**EXCERPT TO READ**
Using its BlueWalker 3 low-earth-orbit (LEO) satellite, AST SpaceMobile completed the first satellite-direct-to-phone voice call from Midland, Texas, area—the company is headquartered in Midland—to users of the Rakuten cellular system in Japan, according to an AST SpaceMobile press release. The initial voice call was made using a Samsung Galaxy S22 smartphone, and subsequent voice calls were made using other unmodified smart devices, according to the press release.

This call was executed using 850 MHz Band 5 spectrum licensed to AT&T, which has been supporting AST SpaceMobile’s testing efforts. AST SpaceMobile is conducting tests that leverage the 700 MHz Band 14 spectrum licensed to the FirstNet Authority, but those airwaves were not used in these initial voice-call test, according to information provided to IWCE’s Urgent Communications by an AT&T spokesperson.

Satellite-direct-to-phone technology rapidly has gained momentum in recent years, with several companies declaring their intentions to offer such service commercially. However, the initial tests and offerings—for instance, the emergency service provided by Apple and Globalstar, and the initial commercial service from Lynk Global—have been text-based applications.

Proving that satellite-direct-to-phone technology can support voice communications is a significant technological step, according to AST SpaceMobile Chairman and CEO Abel Avellan (pictured above, making a call).

“Achieving what many once considered impossible, we have reached the most significant milestone to date in our quest to deliver global cellular broadband from space,” Avellan said in a prepared statement.

“While we take a moment to celebrate this tremendous accomplishment, we remain focused on the path ahead and pivotal next steps that get us closer to our goal of transforming the way the world connects. I am immensely proud of our team and our incredible partners, whose unwavering dedication and tireless efforts have brought us to this pivotal moment.”

Indeed, engineers from three of AST SpaceMobile’s key carrier partners—Vodafone, Rakuten and AT&T—participated in the preparation and testing of the first voice calls using the BlueWalker 3 satellite, according to the AST SpaceMobile press release.

“Today, we have taken another major step in mobile communications,” Vodafone Group CEO Margherita Della Valle said in a prepared statement. “30 years after Vodafone sent the world’s first text message, we supported AST SpaceMobile in successfully making the first ever direct-to-smartphone test call using satellite communications.

“This is just the start. As a lead investor in AST SpaceMobile, we will continue to break technological boundaries by connecting many more millions of people across the planet when the service becomes commercially available.”

Rakuten Chairman & CEO Mickey Mikitani echoed this sentiment.

“It was a unique thrill and honor to have the Rakuten team talk with Abel in a world-first direct-to-satellite experience,” Mikitani said in a prepared statement. “Congratulations to AST SpaceMobile and all of its strategic collaborators on this groundbreaking event. As technological advancements like space connectivity become possible with pioneers like AST SpaceMobile, Rakuten will also progress even further along the road to democratizing connectivity for all.”

Chris Sambar, head of AT&T Network, also provided historical context to AST SpaceMobile’s tests of the satellite-direct-to-phone voice calling.

[Page element annotations]

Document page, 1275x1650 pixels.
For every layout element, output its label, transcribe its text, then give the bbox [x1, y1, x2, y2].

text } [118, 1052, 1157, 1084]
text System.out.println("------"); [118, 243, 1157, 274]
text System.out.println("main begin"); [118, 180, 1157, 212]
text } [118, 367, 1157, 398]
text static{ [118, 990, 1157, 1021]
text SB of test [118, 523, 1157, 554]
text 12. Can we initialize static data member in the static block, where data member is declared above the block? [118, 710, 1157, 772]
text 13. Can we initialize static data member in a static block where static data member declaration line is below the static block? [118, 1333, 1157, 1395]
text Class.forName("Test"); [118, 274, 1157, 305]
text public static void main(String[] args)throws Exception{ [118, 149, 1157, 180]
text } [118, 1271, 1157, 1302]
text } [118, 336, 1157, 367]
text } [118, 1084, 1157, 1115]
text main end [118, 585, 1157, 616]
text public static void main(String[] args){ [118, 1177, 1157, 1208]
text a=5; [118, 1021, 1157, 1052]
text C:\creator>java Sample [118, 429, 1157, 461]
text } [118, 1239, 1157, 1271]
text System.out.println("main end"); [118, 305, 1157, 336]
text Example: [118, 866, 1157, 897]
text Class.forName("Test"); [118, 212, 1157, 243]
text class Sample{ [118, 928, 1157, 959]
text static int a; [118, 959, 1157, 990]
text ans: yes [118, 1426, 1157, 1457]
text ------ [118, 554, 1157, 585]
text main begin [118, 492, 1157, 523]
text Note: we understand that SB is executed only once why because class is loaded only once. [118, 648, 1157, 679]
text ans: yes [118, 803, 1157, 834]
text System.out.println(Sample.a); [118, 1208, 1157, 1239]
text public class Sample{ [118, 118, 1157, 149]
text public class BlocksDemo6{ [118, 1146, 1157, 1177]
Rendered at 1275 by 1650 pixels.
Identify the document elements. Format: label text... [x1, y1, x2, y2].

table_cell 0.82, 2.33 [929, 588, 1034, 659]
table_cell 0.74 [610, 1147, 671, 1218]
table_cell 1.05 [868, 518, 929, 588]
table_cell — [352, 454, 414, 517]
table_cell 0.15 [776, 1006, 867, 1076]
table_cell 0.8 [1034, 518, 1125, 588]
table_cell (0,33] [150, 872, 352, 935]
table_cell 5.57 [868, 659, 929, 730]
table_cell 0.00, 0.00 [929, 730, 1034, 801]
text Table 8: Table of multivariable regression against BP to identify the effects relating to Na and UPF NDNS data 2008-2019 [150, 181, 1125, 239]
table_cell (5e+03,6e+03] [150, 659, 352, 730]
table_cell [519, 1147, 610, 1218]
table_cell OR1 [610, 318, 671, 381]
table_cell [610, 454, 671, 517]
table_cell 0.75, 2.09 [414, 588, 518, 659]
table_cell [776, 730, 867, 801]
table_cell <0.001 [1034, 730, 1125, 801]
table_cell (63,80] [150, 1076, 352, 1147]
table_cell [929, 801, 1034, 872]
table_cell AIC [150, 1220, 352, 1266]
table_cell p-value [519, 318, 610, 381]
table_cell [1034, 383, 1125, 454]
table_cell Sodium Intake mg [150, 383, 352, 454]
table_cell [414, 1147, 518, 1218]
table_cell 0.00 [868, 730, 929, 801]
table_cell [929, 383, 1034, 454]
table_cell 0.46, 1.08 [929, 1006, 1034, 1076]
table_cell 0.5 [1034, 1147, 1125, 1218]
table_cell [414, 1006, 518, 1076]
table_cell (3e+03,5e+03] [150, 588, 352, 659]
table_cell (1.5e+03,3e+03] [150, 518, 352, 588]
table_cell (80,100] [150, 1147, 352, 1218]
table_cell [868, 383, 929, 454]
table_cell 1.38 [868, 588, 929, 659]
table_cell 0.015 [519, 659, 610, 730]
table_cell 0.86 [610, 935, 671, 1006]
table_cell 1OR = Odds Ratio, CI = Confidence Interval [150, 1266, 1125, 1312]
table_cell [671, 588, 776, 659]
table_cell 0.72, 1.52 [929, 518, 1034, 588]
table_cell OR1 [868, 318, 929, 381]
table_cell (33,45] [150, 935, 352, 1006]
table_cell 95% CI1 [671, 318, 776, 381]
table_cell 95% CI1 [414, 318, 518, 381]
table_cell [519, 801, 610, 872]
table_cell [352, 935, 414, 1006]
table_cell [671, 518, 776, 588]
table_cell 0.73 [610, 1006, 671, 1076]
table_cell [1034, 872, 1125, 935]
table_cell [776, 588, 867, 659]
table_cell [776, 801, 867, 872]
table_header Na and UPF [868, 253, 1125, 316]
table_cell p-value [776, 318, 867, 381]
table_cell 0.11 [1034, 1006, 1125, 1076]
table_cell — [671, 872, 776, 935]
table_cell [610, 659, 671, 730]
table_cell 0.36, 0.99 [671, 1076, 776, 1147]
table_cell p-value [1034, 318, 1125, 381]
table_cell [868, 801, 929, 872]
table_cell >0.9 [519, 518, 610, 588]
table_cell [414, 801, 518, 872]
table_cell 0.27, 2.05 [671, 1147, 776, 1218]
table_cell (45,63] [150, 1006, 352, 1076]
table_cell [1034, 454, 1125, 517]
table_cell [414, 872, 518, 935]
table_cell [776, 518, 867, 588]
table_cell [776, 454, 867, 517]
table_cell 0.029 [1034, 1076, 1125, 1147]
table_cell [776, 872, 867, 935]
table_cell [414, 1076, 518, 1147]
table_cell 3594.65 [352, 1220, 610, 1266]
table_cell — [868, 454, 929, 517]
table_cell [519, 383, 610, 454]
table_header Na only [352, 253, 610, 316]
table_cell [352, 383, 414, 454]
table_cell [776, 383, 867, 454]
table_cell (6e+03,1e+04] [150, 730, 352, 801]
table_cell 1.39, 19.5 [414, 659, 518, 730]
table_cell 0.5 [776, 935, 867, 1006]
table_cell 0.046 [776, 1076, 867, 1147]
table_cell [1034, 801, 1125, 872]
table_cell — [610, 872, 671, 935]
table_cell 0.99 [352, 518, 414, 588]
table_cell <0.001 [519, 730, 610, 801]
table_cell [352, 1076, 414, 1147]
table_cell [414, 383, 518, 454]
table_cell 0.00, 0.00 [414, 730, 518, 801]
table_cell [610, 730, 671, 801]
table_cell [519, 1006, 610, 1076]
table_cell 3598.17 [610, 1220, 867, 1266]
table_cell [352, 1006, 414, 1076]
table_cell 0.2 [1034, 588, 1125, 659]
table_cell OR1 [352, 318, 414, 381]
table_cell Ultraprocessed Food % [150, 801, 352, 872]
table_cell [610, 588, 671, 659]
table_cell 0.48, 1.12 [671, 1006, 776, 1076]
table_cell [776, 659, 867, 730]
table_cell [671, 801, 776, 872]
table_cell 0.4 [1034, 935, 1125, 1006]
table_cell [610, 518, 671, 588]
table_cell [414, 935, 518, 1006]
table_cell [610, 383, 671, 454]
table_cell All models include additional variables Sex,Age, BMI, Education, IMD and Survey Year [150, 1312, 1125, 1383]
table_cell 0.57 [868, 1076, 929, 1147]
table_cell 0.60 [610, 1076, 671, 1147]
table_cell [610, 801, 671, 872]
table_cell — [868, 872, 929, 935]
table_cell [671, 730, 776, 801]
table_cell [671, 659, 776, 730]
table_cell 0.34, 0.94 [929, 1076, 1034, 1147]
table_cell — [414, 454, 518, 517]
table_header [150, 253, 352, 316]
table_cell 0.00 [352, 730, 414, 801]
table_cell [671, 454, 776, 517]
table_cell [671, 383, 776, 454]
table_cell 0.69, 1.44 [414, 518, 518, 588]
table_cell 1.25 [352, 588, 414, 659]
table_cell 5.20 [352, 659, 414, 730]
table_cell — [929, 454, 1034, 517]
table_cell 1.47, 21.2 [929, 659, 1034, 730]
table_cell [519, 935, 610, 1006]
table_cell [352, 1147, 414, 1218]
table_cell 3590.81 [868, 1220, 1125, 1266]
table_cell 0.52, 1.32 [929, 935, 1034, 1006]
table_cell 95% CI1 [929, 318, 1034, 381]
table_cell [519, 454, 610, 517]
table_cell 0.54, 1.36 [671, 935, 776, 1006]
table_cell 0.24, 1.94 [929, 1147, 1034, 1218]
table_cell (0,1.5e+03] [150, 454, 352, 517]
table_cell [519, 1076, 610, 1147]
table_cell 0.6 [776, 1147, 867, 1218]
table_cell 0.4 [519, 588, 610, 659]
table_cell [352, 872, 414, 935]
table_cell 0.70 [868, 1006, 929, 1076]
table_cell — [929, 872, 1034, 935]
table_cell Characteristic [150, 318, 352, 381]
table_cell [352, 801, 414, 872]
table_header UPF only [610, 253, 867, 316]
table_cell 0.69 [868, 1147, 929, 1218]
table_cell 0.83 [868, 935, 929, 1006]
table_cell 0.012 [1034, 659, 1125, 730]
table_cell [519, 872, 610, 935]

**WORK TO DO**
(A) Please list every person named in the satellite voice call article, each with the title or role the article gives them.
(B) Carry the satellite voice call article forward from its final sentence.

**ANSWER SET**
(A)
Abel Avellan: Chairman and CEO of AST SpaceMobile
Margherita Della Valle: Vodafone Group CEO
Mickey Mikitani: Rakuten Chairman & CEO
Chris Sambar: head of AT&T Network

(B)
“AT&T’s heritage began with the birth of the telephone 147 years ago and has continued with many other firsts including: trans-continental call, overseas call, call from the moon, and partnering to deliver the only network built with and for America’s first responders,” Sambar said. “We connect people to greater possibility, and this important milestone with AST SpaceMobile is a big step, and we can’t wait to see what’s next in our space-based journey.”

In addition to voice-call tests, AST SpaceMobile engineers conducted initial compatibility tests on a variety of smartphones and devices, according to the company’s press release. The phones successfully exchanged Subscriber Identification Module (“SIM”) and network information directly to BlueWalker 3, which the company claims is “crucial for delivering broadband connectivity from space to any phone or device.”

Other signal-strength tests “confirm the ability to support cellular broadband speeds and 4G LTE / 5G waveforms,” according to the AST SpaceMobile press release.

LEO satellite service is not new to the commercial or critical-communications sectors, as companies like Starlink and OneWeb has been operating for years under a traditional satellite model that requires a special satellite receiver on the ground to access the connectivity offering.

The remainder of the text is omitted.